EL SEGUNDO, Calif. (AP) — For three years now, coach Dave Tippett has kept the Phoenix Coyotes together when they had every off-ice reason to fall apart. When they struggled to fill their rink, when the franchise seemed headed to Winnipeg, Tippett and his players kept improving and winning.
Now that they're stuck in a 0-3 hole in the Western Conference finals against an opponent seemingly touched by playoff destiny, Tippett and the Coyotes still aren't folding against maybe their longest odds yet.
In Game 4 on Sunday, the Los Angeles Kings will attempt to clinch just their second trip to the Stanley Cup final. The Coyotes still haven't given up hope of reaching their first.
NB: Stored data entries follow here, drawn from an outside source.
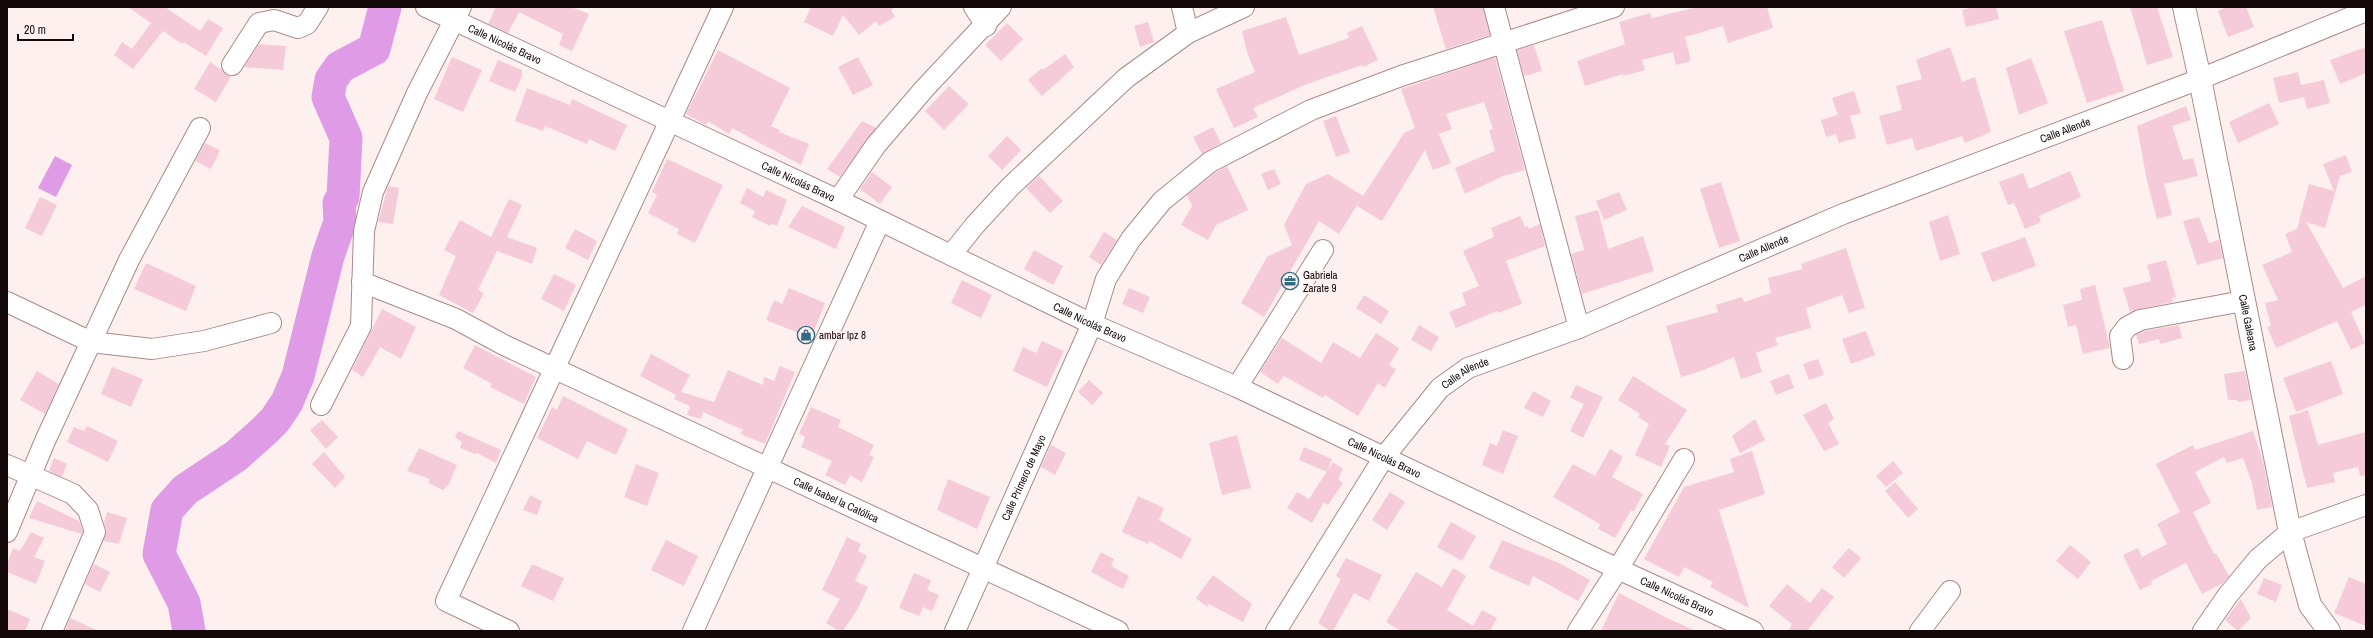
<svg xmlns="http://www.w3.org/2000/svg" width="2373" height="638" viewBox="0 0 2373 638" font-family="'Archivo Narrow',sans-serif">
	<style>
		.water { fill: #df9be5 }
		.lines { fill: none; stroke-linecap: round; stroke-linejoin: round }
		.river { stroke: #df9be5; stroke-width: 33 }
		.building { fill: #f5cbda }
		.minor-casing { stroke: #aa8b86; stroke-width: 22 }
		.major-casing { stroke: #aa8b86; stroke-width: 24 }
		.minor { stroke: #fff; stroke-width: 20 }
		.major { stroke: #fff; stroke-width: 22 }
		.labels { text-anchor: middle; stroke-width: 3.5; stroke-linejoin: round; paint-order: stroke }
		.street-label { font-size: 11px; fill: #140908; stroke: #fef0ee }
		.poi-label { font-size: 11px; fill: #140908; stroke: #fef0ee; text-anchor: start }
	</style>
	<rect width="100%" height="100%" fill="#fef0ee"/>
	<path class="water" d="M55 156 72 165 56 197 38 188Z"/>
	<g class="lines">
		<path class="river" d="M189 631 184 603 159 554 167 510 185 490 236 456 264 431 275 420 287 402 298 376 328 256 340 222 339 203 343 197 346 138 328 97 331 80 340 67 374 49 385 7"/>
	</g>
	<g class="building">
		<path d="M128 7H165L200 31 208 19 223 28 206 56 184 42 182 44 163 31 133 69 114 55 122 42 132 49 151 23Z"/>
		<path d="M496 7H571L589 14 572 51 559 45 563 34 519 12 508 33 488 24Z"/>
		<path d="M811 7H894L891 10 895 17 879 26 876 21 859 35 843 15 833 36 804 22Z"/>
		<path d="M1433 7H1483L1490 35 1446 49Z"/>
		<path d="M1698 7H1767L1773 28 1728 43 1723 26 1685 37 1691 61 1676 65 1673 52 1642 60 1645 70 1623 76V74L1585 86 1577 61 1625 44 1619 22 1650 13 1652 18Z"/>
		<path d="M1974 7H1996L1999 19 1966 27 1962 10Z"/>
		<path d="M2130 7H2157L2173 57 2147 65Z"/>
		<path d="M2227 7H2246L2254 27 2228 37 2218 11Z"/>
		<path d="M1286 17 1299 55 1349 38 1347 33 1362 26 1378 60 1363 67 1362 65 1307 84 1253 108 1258 117 1234 128 1216 89 1255 72 1247 52 1242 31Z"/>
		<path d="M2102 20 2124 91 2087 103 2064 31Z"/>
		<path d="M1148 22 1154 42 1140 47 1134 26Z"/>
		<path d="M1007 23 1023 39 1001 61 985 45Z"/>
		<path d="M259 44 286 46 283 70 244 67Z"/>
		<path d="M1534 45 1542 71 1524 76 1517 50Z"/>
		<path d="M1950 47 1962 82 1975 77 1991 132 1965 143 1962 136 1916 151 1912 138 1887 145 1879 116 1902 110 1896 86 1922 79 1916 60Z"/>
		<path d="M2366 47V73L2340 84 2330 60Z"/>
		<path d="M718 50 790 88 771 126 780 130 779 132 809 144 801 165 732 128 729 134 708 121 706 125 686 114Z"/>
		<path d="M1065 54 1074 67 1042 96 1028 80 1042 68 1043 70Z"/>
		<path d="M452 57 482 70 463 112 434 99Z"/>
		<path d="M858 57 873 85 853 95 838 67Z"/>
		<path d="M1495 57 1525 170 1503 176 1465 194 1455 168 1495 151 1489 130 1493 129 1484 102 1446 114 1452 129 1439 134 1451 163 1433 170 1425 150 1382 221 1357 206 1362 197 1339 234 1319 221 1264 317 1241 303 1267 257 1292 245 1284 225 1306 184 1328 174 1363 196 1404 133 1415 128 1401 89Z"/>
		<path d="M2031 58 2048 103 2019 115 2006 68Z"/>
		<path d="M498 60 522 70V76L515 92 489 81Z"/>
		<path d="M210 62 231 76 216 102 194 89Z"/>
		<path d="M2298 72 2301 85 2324 80 2330 103 2307 109 2304 97 2279 103 2273 78Z"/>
		<path d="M949 86 969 104 944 130 925 111Z"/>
		<path d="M527 88 570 105 572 99 627 125 615 151 589 139 587 144 545 126 543 131 515 121Z"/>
		<path d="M1854 91 1861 113 1850 116 1856 138 1839 143 1836 134 1826 137 1821 120 1838 115 1832 98Z"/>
		<path d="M2269 103 2279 124 2238 143 2229 122Z"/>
		<path d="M2186 106 2191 120 2172 126 2183 160 2193 158 2198 176 2164 184 2172 215 2157 219 2147 181 2137 126Z"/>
		<path d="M1336 116 1350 152 1336 157 1323 121Z"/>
		<path d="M862 121 876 128 840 177 827 169Z"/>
		<path d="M1213 127 1221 143 1202 154 1193 137Z"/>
		<path d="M1007 136 1021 150 1002 170 988 156Z"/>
		<path d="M205 143 220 150 211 169 195 161Z"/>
		<path d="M2346 155 2352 172 2340 176 2325 228 2306 222 2343 288 2366 276V305L2351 312 2365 343 2351 350 2337 321 2276 348 2267 327 2271 326 2265 303 2278 300 2262 265 2292 252 2285 234 2297 229 2309 184 2334 191 2323 164Z"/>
		<path d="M667 159 723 185 695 243 677 234 679 229 648 213 657 195 652 192Z"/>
		<path d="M1227 166 1248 210 1216 225 1208 240 1181 225 1192 206 1187 195 1216 172Z"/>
		<path d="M1274 169 1281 184 1268 190 1261 174Z"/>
		<path d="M2070 171 2081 197 2039 216 2041 222 2025 229 2014 203 2008 205 1999 182 2023 173 2029 189Z"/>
		<path d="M872 172 892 187 880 204 860 189Z"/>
		<path d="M1039 176 1063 201 1050 213 1026 188Z"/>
		<path d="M1721 182 1740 241 1719 248 1700 189Z"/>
		<path d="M388 186 399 188 393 224 378 222Z"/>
		<path d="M747 188 763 197 766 190 787 200 777 226 772 224 770 226 752 217 755 211 740 203Z"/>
		<path d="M1619 192 1627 210 1604 220 1596 201Z"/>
		<path d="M40 197 57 205 42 236 25 228Z"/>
		<path d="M509 199 522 205 507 237 537 248 532 264 497 251 478 290 484 293 473 313 439 295 456 256 444 250 460 220 491 237Z"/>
		<path d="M802 206 845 227 836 249 788 227Z"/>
		<path d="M1598 210 1608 249 1643 236 1654 271 1582 294 1571 254 1584 250 1575 216Z"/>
		<path d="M1948 215 1960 254 1940 261 1929 222Z"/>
		<path d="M1520 216 1525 227 1528 226 1529 229 1540 224 1545 246 1506 261 1522 304 1498 313 1497 311 1456 328 1449 312 1466 305 1462 293 1479 286 1463 251 1494 237 1491 228Z"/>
		<path d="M2199 217 2209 243 2219 240 2223 258 2197 265 2183 221Z"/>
		<path d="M575 229 597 241 588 260 565 248Z"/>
		<path d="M1104 232 1117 240 1101 265 1089 257Z"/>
		<path d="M2025 237 2036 266 1992 282 1981 253Z"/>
		<path d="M1846 248 1865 308 1849 313 1842 295 1806 308 1811 328 1775 338 1778 345 1756 353 1762 372 1741 379 1734 357 1704 370 1681 377 1666 326 1718 312 1716 305 1742 297 1744 302 1771 293 1768 278 1803 269 1801 264Z"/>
		<path d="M1034 250 1063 266 1053 285 1024 269Z"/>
		<path d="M2166 260 2176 297 2172 298 2173 302 2138 309 2130 312 2123 288 2151 281 2147 265Z"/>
		<path d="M146 263 196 286 186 311 134 289Z"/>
		<path d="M554 274 576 285 564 311 541 299Z"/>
		<path d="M962 280 992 295 981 318 951 303Z"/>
		<path d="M2095 285 2110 348 2083 354 2076 325 2068 327 2063 305 2082 300 2080 289Z"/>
		<path d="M789 288 825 303 811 338 766 320 774 300 782 304Z"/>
		<path d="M1129 288 1150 297 1143 313 1122 304Z"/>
		<path d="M1364 295 1389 311 1381 324 1356 308Z"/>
		<path d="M382 309 416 327 401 359 380 347 363 377 352 370Z"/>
		<path d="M1419 325 1439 337 1431 351 1411 340Z"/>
		<path d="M2179 325 2182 338 2160 344 2159 339 2139 344 2136 335 2144 331Z"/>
		<path d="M1866 331 1875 355 1851 364 1842 339Z"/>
		<path d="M1376 333 1399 348 1389 365 1396 369 1385 388 1378 383 1358 416 1325 395 1323 398 1284 376 1278 384 1260 372 1282 338 1321 363 1333 342 1360 358Z"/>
		<path d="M1042 341 1064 351 1047 387 1013 371 1023 347 1036 353Z"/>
		<path d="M475 345 536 377 524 404 490 387 492 384 463 368Z"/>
		<path d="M651 354 690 375 681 392 714 402 728 370 763 385 764 377 774 381 780 366 795 372 765 444 740 434 743 430 703 412 701 419 687 415 690 406 674 399 676 395 640 376Z"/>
		<path d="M1818 359 1824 375 1809 380 1803 364Z"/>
		<path d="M2331 361 2343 394 2296 412 2283 378Z"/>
		<path d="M112 367 143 379 131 407 101 394Z"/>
		<path d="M37 371 59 384 45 414 20 400Z"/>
		<path d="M2245 371 2251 400 2237 402V400H2228L2224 374Z"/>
		<path d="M1789 374 1794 388 1776 395 1770 381Z"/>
		<path d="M1633 376 1687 410 1665 444 1670 446 1661 467 1635 455 1649 424 1638 417 1640 414 1618 400Z"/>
		<path d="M1089 380 1103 393 1092 405 1078 392Z"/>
		<path d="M1576 385 1603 397 1583 438 1570 431 1584 404 1570 398Z"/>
		<path d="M1533 391 1551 401 1543 417 1524 408Z"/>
		<path d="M563 396 628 429 616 455 587 441 578 459 537 438 552 407 557 410Z"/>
		<path d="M1826 403 1834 419 1828 423 1839 444 1824 451 1803 415Z"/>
		<path d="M811 407 841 420 838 427 874 445 869 455 874 457 862 482 850 475 845 485 825 475 832 461 801 447 805 437 799 434Z"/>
		<path d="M2308 410 2318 445 2366 432V475L2360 476 2358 467 2333 473 2335 482 2307 488 2289 416Z"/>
		<path d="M1755 419 1765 440 1740 453 1732 436Z"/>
		<path d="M322 420 338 437 326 449 310 430Z"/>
		<path d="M87 426 118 441 108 462 67 442 74 427 84 431Z"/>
		<path d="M1503 430 1518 436 1503 474 1482 465 1490 443 1497 446Z"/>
		<path d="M458 431 501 450 496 463 477 453 475 454 460 448 462 442 455 437Z"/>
		<path d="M2253 431 2263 461 2272 507 2257 510 2252 483 2243 458 2227 463 2224 457 2195 472 2211 503 2193 512 2214 554 2216 553 2229 576 2223 583 2202 594 2186 563 2151 581 2152 584 2140 590 2123 555 2138 548 2142 557 2167 544 2157 524 2180 512 2156 464 2193 445 2195 450Z"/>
		<path d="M1237 435 1251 488 1222 495 1209 443Z"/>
		<path d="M1051 445 1066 453 1055 475 1041 467Z"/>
		<path d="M1304 447 1332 459 1327 472 1299 460Z"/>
		<path d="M419 448 457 465 449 484 443 490 428 483 430 479 407 471Z"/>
		<path d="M1610 449 1623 457 1612 477 1643 494 1634 511 1631 510 1615 538 1598 529 1600 524 1553 497 1573 464 1595 476Z"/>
		<path d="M1752 451 1765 494 1719 510 1749 608 1710 587 1713 582 1684 567 1679 577 1644 559 1684 487 1734 472 1730 459Z"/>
		<path d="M324 452 345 477 335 488 312 464Z"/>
		<path d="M54 458 67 464 62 477 49 471Z"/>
		<path d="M1893 461 1903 473 1886 487 1876 476Z"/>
		<path d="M1333 462 1343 469 1338 479 1343 483 1328 505 1324 502 1312 523 1287 508 1297 492 1309 499Z"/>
		<path d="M636 464 659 473 647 506 624 497Z"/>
		<path d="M948 479 990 497 977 529 937 510Z"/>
		<path d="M1895 482 1918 509 1908 518 1885 491Z"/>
		<path d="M1390 492 1405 502 1387 530 1372 520Z"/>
		<path d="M530 495 542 501 537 515 523 510Z"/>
		<path d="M1138 496 1164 508 1159 520 1192 539 1181 559 1149 541 1148 544 1122 532Z"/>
		<path d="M37 501 79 521 83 531 82 534 29 518Z"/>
		<path d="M107 512 127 518 119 544 104 541 106 529 104 522Z"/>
		<path d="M1451 522 1476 536 1462 561 1437 547Z"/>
		<path d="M31 532 44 538 34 557 45 561 36 584 7 572V564L13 548 20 551Z"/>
		<path d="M847 537 861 544 858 551 867 556 855 581 868 587 858 608 843 631H839L826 623 840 599 822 590Z"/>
		<path d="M666 540 698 556 684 586 651 570Z"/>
		<path d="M1502 540 1559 563 1590 580 1578 601 1533 576 1529 586 1489 568Z"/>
		<path d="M2070 545 2091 562 2078 579 2056 561Z"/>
		<path d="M1849 548 1861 558 1844 578 1832 567Z"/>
		<path d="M1101 552 1114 559 1111 566 1129 576 1123 589 1091 572Z"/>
		<path d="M1346 558 1382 575 1369 601 1354 593 1333 631H1330L1318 623 1341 579 1336 576Z"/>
		<path d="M94 564 110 572 100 592 85 584Z"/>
		<path d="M532 564 564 578 553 601 521 586Z"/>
		<path d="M1453 568 1466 576 1447 610 1473 626 1482 610 1497 618 1490 631H1401L1386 622 1416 572 1442 587Z"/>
		<path d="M914 573 931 580 927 590 939 595 932 611 923 607 919 616 899 608Z"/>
		<path d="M1213 575 1252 604 1243 622 1209 604 1207 607 1196 598Z"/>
		<path d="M2349 577 2366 584V626L2334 613Z"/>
		<path d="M2264 578 2282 585 2276 602 2257 594Z"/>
		<path d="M1787 584 1810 603 1822 588 1834 597 1807 631H1788L1792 624 1769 606Z"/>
		<path d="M1619 593 1667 618 1696 631H1601Z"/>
		<path d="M2241 599 2251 618 2238 631 2225 620Z"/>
		<path d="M7 609 30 619 25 631H7Z"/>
		<path d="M70 618 99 631H65Z"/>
	</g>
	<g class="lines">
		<defs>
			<g id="minor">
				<path id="s1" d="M426 7 838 200 1092 324 1237 387 1618 569 1753 631"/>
				<path d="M974 7 986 26"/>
				<path d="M1182 7 1188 33"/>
				<path d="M1494 7 1579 328"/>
				<path d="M232 65 259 23 274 20 298 28 307 24 318 7"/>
				<path d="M838 200 876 145 925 88 1001 7"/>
				<path d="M951 255 975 225 1010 187 1126 78 1188 33 1244 7"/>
				<path id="s2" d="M362 282 456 319 504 345 1118 631"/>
				<path d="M7 302 91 342 152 349 204 341 271 323"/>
				<path d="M2123 359 2120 336 2127 327 2140 320 2243 301"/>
				<path d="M1237 387 1323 250"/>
				<path d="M321 405 361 326 364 231 373 192 417 93 461 7"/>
				<path d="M7 465 73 494 88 510 95 532 52 631"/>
				<path d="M7 532 45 441 129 260 200 128"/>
				<path d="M509 631 446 601 723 7"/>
				<path d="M693 631 880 221"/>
				<path id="s3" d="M955 631 1092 324 1106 279 1131 239 1162 201 1210 162 1311 110 1401 76 1614 7"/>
				<path id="s4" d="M1276 631 1384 457 1440 388 1468 368 1579 328 1843 214 2200 79 2366 11"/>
				<path d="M1578 631 1618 569 1684 459"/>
				<path d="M1920 631 1950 591"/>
				<path d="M2203 631 2228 595 2258 559 2290 532 2366 505"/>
			</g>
			<g id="major">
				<path id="s5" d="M2184 7 2200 79 2290 532 2310 605 2329 631"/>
			</g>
		</defs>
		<use href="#minor" class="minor-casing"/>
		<use href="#major" class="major-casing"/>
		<use href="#minor" class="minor"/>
		<use href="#major" class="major"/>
	</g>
	<defs>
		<symbol id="office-ring" viewBox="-11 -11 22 22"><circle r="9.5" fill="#fef0ee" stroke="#306a83" stroke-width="1.5"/><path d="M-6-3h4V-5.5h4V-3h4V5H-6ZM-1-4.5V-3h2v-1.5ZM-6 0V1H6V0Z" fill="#306a83"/></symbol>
		<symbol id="shop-ring" viewBox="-11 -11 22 22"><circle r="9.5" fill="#fef0ee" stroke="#306a83" stroke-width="1.5"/><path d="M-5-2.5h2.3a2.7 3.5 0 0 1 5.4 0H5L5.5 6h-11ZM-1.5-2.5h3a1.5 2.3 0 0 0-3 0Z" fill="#306a83"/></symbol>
	</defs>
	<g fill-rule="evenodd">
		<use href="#office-ring" x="1280" y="271" width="20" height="20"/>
		<use href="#shop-ring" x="796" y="325" width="20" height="20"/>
	</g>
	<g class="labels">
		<g class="street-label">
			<text dy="4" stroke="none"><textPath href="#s1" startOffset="87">Calle Nicolás Bravo</textPath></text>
			<text dy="4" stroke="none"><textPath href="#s4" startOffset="971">Calle Allende</textPath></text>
			<text dy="4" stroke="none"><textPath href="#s1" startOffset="411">Calle Nicolás Bravo</textPath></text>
			<text dy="4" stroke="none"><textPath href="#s4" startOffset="647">Calle Allende</textPath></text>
			<text dy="4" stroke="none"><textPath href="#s1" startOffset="735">Calle Nicolás Bravo</textPath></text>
			<text dy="4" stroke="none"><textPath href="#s5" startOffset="322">Calle Galeana</textPath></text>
			<text dy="4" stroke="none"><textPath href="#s4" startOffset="323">Calle Allende</textPath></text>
			<text dy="4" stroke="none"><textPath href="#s1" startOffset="1059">Calle Nicolás Bravo</textPath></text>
			<text dy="4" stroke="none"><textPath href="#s3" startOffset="168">Calle Primero de Mayo</textPath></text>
			<text dy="4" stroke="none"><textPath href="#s2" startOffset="522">Calle Isabel la Católica</textPath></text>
			<text dy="4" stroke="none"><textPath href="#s1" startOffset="1383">Calle Nicolás Bravo</textPath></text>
		</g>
		<g class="poi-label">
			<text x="1303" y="279">Gabriela<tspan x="1303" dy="13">Zarate 9</tspan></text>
			<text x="819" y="339">ambar lpz 8</text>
		</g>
	</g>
	<rect width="2373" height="638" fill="none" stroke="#140908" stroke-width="16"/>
	<path d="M18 34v6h55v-6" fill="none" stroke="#140908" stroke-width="2"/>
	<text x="24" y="34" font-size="12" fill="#140908" stroke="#fef0ee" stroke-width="3" paint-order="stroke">20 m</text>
</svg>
"There's nothing to say now," Tippett said after the Coyotes' late-afternoon workout Saturday at the Kings' training complex. "We've got to win. Hopefully we can push it back to Phoenix and keep the series going."
Only three NHL teams have overcome this daunting deficit, but Phoenix is confident it has resources it hasn't tapped while getting outscored 10-3 so far by the eighth-seeded Kings, who have lost just once in 12 playoff games.
The Coyotes know Los Angeles better than most opponents after splitting the six-game season series and finishing two points ahead of the Kings for the Pacific Division title, so they know it's possible to beat L.A.
Doing it has been another matter entirely.
"Being down 3-0 is a big enough mountain, and then this team is rolling pretty good," Coyotes forward Ray Whitney said of the Kings. "We realize how difficult it's going to be, but we're not throwing everything in."
If the Coyotes were the quitting types, they all would have fled the desert a few years ago when the club went into bankruptcy and became ownerless. They were written off as a financial disaster of the NHL's southern land rush of the 1990s, a struggling club that would eventually wind up in Winnipeg, Hamilton, Quebec City or someplace else where ice doesn't melt quite so quickly.
But the Coyotes have thrived under those dire circumstances ever since Tippett took over from Wayne Gretzky in 2009. With financial worries and tiny crowds — Phoenix was last in the NHL in attendance this season, too — the Coyotes have made three straight playoff appearances, culminating in this unprecedented run to the conference final.
"We've had that motivation for most of the year," Whitney said. "We had that in the first two rounds. Everybody else counting us out, that was happening before this season started, so that's not a new motivation."
Yet the Coyotes' dream season has been interrupted by the harsh reality of the Kings, who have realized their enormous potential during a stunning run through the first 2½ rounds of the postseason. Los Angeles goalie Jonathan Quick has allowed just 17 goals in 12 games, and the Kings' low-scoring offense has become potent, averaging just over three goals per game.